Painting the Invisible Hippo, and Other News

By

On the Shelf

RubensHippo

Peter Paul Rubens, Hippopotamus and Crocodile Hunt, 1616.

  • A new book looks at the history of the literary feud—with an abundance of ripe examples, including “the battle between Bevis Hillier and AN Wilson in the 1980s. Wilson had published a devastating review of Hillier’s authorized biography of John Betjeman, calling it ‘a hopeless mishmash.’ When Wilson announced his own biography of Betjeman, he received a letter from a mysterious French woman including the copy of an unpublished letter from Betjeman to Honor Tracy, describing their affair. Wilson could not resist including it in his book, and when the biography came out Hillier gleefully revealed that the letter was an acrostic, spelling out ‘AN Wilson is a shit.’”
  • Today in evolving forms of literacy: Emoji as language. On Twitter, emoji are now used more frequently than hyphens, tildes, and the numeral five. Whither emoji-speak?

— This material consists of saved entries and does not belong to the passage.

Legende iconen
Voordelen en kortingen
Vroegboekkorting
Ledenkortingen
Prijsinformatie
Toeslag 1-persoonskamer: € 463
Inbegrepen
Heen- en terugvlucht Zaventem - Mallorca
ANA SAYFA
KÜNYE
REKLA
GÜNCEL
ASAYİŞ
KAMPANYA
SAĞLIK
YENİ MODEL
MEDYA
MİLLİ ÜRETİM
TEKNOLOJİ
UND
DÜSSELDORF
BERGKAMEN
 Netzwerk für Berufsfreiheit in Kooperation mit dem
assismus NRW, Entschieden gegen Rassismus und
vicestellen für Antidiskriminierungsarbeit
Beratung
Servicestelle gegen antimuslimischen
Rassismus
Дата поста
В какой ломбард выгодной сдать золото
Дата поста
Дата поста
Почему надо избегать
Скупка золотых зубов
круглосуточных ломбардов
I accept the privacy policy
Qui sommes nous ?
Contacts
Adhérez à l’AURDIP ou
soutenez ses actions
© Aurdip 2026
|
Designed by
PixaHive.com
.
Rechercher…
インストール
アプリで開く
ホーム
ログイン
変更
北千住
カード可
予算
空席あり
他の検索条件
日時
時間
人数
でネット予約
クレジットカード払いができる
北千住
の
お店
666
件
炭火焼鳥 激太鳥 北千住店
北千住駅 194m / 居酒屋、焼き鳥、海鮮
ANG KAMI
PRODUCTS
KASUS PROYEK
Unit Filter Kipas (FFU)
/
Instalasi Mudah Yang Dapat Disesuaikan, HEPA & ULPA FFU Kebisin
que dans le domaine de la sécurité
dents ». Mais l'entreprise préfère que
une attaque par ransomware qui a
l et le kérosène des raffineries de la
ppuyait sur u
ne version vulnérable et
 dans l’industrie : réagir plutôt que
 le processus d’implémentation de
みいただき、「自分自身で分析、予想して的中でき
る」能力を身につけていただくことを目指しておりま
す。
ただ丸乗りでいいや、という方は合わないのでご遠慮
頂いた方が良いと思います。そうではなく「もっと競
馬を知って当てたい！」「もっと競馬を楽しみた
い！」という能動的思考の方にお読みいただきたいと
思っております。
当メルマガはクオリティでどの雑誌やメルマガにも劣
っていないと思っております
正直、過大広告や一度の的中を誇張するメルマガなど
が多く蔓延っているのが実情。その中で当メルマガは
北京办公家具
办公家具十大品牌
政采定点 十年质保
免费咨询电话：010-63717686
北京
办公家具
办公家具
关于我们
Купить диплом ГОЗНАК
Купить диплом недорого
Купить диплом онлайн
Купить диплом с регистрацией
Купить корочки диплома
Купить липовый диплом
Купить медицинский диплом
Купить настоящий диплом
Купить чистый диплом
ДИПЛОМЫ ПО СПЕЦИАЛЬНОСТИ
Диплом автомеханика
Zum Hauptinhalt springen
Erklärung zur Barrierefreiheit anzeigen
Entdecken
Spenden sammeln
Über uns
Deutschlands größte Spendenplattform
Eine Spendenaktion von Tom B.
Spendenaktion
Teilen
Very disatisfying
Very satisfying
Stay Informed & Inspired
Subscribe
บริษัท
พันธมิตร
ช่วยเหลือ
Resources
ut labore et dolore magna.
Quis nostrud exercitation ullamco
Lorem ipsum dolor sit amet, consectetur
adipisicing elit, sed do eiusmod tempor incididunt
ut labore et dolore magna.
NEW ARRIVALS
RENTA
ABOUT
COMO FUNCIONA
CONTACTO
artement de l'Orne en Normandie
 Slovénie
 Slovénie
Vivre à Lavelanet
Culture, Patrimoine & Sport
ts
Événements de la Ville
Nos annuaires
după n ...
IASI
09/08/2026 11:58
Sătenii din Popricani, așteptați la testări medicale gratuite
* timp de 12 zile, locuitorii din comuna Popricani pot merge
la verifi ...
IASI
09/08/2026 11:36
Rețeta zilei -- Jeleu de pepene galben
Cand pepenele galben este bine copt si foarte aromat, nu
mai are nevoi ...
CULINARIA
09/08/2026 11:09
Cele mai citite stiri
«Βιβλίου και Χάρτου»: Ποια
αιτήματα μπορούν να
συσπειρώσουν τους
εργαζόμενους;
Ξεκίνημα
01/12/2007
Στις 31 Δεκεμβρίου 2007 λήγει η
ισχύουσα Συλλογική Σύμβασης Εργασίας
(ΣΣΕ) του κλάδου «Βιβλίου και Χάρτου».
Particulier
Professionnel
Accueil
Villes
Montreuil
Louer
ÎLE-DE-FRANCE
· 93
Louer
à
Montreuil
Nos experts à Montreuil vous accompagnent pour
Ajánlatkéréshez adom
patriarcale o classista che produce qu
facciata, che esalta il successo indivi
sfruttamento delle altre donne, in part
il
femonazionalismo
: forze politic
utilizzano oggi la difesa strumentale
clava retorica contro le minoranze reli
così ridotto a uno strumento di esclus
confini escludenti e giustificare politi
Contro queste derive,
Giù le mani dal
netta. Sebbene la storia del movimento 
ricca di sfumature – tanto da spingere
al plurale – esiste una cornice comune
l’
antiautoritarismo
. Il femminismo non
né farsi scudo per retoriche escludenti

And does this wordless tongue have any antecedents? (“In 1974, the American Institute of Graphic Arts, in conjunction with the U.S. Department of Transportation, designed a new system of symbols to be used in airports around the world in response to the increase in global travel … the design committee also made the following deduction: ‘We are convinced that the effectiveness of symbols is strictly limited.’ ”)
  • In 1616, Peter Paul Rubens painted a hippo. Problem: He had never laid eyes on a hippo. How did he do this?
  • A debut, of sorts, for Denis Johnson—as a visual artist. “His sketch is what I like to think of as three-quarters Basquiat, one-quarter ninth-grade geometry class.”
  • Writers and musicians seem to collaborate constantly, and yet it’s seldom a collaboration in the truest sense of the word. “Superficially, these collaborations fit into a pattern of writing and music as natural partners, one—to paraphrase Katharine Hepburn on Astaire and Rogers—providing the other with class, the other giving sex appeal … Perhaps tellingly, however, such liaisons tend to be one-off or short-lived … A novelist, playwright or poet providing words for someone else to turn into music and perform, although it is a model inherited from opera and musicals in earlier eras, is now surprisingly rare.”